Posters of Cuban late president Fidel Castro and current president Raul Castro are seen behind boxes of cigars at the H.Upman Cigar Factory in Havana, on March 2, 2017.
ដោយ: AFP
Havana, Cuba |Cuba opens a new chapter when Raul Castro steps down from the presidency on April 19, ending six decades of single-family rule launched by his brother Fidel.



Here are some key facts about the island.

- Historic thaw with US -
Ties between communist Cuba and the United States, roughly 150 kilometers (90 miles) apart, have been fraught due to US occupations and Cold War enmity that took the neighbors to the brink of nuclear war.

A historic thaw began in 2014, when Barack Obama and Raul Castro simultaneously announced plans to normalize ties.
In 2015, they reopened their embassies and the following year, Obama traveled to Havana for talks with Castro, setting aside a bitter five-decade standoff.
A US trade embargo first set in 1962 remains in place, however.

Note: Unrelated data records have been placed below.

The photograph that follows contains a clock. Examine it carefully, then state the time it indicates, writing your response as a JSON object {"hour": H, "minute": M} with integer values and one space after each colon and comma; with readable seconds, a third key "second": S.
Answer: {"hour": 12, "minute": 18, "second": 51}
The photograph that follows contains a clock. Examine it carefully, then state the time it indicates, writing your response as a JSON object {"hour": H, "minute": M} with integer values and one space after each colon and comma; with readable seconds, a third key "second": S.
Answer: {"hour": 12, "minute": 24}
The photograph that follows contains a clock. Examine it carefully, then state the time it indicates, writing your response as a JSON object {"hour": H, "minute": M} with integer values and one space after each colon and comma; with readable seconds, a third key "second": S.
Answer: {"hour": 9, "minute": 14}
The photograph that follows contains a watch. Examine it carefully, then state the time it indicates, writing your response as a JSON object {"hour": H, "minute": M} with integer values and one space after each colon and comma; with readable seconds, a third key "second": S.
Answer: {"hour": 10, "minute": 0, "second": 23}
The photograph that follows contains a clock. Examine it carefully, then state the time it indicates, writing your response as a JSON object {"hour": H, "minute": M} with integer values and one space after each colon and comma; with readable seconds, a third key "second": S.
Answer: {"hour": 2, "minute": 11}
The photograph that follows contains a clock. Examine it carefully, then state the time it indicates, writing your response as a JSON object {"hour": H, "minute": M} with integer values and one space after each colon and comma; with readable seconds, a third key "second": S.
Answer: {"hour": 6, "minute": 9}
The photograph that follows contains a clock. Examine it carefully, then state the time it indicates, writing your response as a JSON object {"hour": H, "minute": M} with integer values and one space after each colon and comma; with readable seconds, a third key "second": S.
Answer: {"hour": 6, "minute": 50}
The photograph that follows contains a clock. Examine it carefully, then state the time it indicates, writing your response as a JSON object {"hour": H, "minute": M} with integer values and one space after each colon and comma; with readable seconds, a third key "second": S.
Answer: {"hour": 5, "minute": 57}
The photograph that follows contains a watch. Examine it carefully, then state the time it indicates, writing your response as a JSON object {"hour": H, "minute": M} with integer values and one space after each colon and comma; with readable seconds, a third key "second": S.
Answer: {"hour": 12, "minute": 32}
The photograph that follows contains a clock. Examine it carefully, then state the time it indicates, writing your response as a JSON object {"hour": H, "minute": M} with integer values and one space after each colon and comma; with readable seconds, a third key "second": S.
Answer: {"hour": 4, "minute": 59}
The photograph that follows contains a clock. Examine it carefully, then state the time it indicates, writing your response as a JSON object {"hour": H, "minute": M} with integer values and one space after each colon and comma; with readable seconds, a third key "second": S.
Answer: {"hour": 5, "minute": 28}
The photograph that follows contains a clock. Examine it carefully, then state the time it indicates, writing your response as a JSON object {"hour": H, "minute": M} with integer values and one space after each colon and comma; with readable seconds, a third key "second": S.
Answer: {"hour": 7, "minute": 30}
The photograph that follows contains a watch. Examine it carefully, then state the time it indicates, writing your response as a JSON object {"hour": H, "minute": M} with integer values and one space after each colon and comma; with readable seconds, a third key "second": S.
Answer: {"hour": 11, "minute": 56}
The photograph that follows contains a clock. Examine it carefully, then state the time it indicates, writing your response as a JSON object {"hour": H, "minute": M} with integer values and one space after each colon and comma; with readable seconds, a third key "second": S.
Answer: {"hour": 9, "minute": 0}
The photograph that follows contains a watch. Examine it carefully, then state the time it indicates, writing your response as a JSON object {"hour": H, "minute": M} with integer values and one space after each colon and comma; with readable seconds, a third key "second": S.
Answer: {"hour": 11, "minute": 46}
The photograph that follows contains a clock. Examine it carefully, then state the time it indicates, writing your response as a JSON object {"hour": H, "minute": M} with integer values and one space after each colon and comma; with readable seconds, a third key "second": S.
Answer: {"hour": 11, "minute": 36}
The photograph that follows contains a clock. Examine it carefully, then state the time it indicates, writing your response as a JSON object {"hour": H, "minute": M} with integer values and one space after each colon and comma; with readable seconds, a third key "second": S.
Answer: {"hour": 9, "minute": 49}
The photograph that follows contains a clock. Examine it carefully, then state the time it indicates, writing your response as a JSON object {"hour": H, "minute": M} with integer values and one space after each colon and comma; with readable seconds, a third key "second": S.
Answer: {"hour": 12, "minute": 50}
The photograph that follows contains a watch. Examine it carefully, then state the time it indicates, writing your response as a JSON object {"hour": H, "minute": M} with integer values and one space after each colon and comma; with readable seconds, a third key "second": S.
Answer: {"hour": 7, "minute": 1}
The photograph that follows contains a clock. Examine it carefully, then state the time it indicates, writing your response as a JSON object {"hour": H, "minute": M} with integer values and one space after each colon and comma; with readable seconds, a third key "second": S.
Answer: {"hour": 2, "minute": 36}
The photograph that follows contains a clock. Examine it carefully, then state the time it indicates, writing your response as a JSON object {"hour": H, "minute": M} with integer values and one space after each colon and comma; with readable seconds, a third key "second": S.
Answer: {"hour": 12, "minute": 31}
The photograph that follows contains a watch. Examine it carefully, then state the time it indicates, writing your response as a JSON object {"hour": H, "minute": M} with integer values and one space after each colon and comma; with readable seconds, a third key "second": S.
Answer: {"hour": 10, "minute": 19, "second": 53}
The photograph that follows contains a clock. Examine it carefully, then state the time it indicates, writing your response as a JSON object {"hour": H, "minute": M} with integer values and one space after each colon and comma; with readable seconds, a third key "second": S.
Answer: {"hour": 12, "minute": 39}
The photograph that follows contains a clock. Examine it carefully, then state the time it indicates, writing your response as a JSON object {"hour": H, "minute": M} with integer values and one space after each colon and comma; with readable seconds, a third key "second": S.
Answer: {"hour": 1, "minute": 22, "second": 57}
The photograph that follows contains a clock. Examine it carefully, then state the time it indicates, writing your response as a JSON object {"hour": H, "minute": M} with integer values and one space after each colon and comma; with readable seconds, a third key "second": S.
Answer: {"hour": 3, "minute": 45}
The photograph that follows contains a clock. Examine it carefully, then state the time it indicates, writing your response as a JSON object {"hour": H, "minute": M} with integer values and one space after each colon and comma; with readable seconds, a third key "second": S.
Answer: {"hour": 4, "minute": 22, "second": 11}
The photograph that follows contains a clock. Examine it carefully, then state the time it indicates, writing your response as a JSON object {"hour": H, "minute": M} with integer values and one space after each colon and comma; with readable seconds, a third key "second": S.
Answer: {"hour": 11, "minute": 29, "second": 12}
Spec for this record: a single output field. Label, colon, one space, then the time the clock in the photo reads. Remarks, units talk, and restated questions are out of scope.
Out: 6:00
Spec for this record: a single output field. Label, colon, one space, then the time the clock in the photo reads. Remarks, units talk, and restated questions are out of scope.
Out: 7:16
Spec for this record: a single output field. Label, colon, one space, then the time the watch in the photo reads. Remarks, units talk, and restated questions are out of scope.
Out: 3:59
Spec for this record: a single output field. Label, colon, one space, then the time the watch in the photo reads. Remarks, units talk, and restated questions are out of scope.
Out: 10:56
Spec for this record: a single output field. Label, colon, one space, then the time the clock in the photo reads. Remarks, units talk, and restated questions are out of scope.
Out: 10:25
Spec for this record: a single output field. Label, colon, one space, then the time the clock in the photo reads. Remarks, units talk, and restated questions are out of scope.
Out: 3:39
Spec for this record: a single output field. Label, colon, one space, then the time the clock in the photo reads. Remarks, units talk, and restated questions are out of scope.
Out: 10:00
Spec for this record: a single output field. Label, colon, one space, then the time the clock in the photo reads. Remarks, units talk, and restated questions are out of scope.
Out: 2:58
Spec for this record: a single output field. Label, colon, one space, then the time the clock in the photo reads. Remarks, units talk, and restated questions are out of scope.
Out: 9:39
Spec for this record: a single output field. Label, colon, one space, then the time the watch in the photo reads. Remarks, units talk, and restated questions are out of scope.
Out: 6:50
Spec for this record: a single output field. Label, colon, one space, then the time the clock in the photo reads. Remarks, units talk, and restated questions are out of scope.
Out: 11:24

The rapprochement has been partially rolled back by Obama's successor, Donald Trump.
In October 2017, Trump held Cuba responsible for mysterious "acoustic attacks" against US diplomats stationed there.

- Six decades of Castro power -
On January 1, 1959, dictator Fulgencio Batista, in power since a 1952 coup, was overthrown in a revolution led by Fidel Castro who established a socialist republic.
In 1961, anti-communist Washington severed diplomatic relations. Months later, Castro's forces defeated 1,400 rebels in the US-backed Bay of Pigs invasion.
The US discovery of Soviet missiles in Cuba in 1962 set off the most serious crisis in the Cold War, threatening nuclear conflict.

Cuba was plunged into economic turmoil when the Soviet Union collapsed in 1991, surviving after legalizing use of the US dollar and opening up to tourism.
In 2006, Castro, who was ill, temporarily transferred power to his brother Raul, the defense chief.

Raul was named president in 2008 and three years later, Fidel also handed him leadership of the all-powerful Communist Party.
Fidel died in November 2016, aged 90.

- Centuries as a colony -
Cuba became a Spanish colony after explorer Christopher Columbus landed in 1492, and it used African slaves for labor until 1886.
During its 1895-1898 war of independence, the last of three, the United States backed the Cuban rebellion against Spain and sent troops to the island to shore up the struggle.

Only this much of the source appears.